Put safeguards into secrets law
The law was intended to prevent espionage and was to be used against public servants supplying information to the enemy.
Recently, former vice-president Hamid Ansari, a retired diplomat, called the Official Secrets Act (OSA) “outdated”. We saw this most succinctly last week as attorney-general K.K. Venugopal threatened its use against news organisations that had reproduced official documents that suggested that the Prime Minister’s Office — to the detriment of India’s commercial interests — ran “parallel negotiations” in the process of purchasing the Rafale fighter aircraft, and in doing so undermined the work of the designated Indian Negotiating Team of domain experts.
The next day the A-G withdrew his threat when there was a hue and cry across India, but the arrogant way in which the threat was held out brings home to us the dangers of having the 1923 colonial law on the statute books.
The law was intended to prevent espionage and was to be used against public servants supplying information to the enemy. The background to this was that Britain had just emerged from the First World War (1914-18). But the OSA can be read widely and bring into its ambit non-public servants as well.
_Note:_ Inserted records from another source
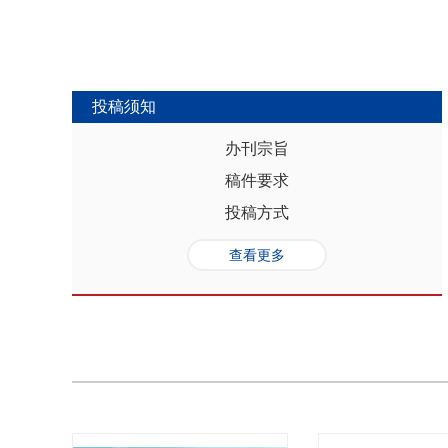
投稿须知
办刊宗旨
稿件要求
投稿方式
查看更多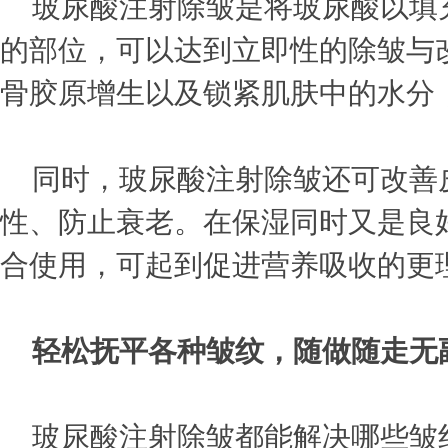
玻尿酸注射除皱是将玻尿酸以填
的部位，可以达到立即性的除皱与
骨胶原增生以及锁紧肌肤中的水分
同时，玻尿酸注射除皱还可改善
性、防止衰老。在保湿同时又是良
合使用，可起到促进营养吸收的更
轻松抚平各种皱纹，随做随走无
玻尿酸注射除皱都能解决哪些皱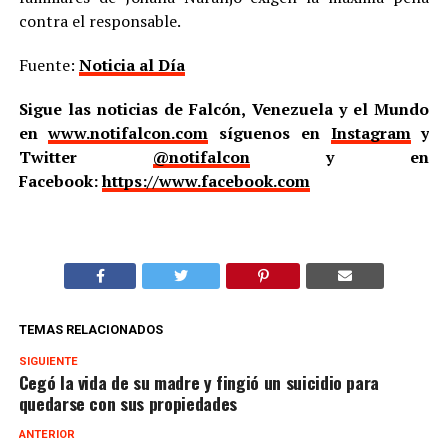
contra el responsable.
Fuente:
Noticia al Día
Sigue las noticias de Falcón, Venezuela y el Mundo
en
www.notifalcon.com
síguenos en
Instagram
y
Twitter
@notifalcon
y en
Facebook:
https://www.facebook.com
TEMAS RELACIONADOS
SIGUIENTE
Cegó la vida de su madre y fingió un suicidio para
quedarse con sus propiedades
ANTERIOR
In today’s information age, when India has passed the Right to Information Act to enable citizens to see if the State is stepping out of line and hurting their interests, the OSA can hardly be justified in its present form. Journalism has an important role to play in defending the public interest as distinct from the government’s interests. Wilful use of the OSA is an obstacle in this context. The matter should be debated by Parliament to shield from scrutiny only such information that can give succour to the nation’s enemies.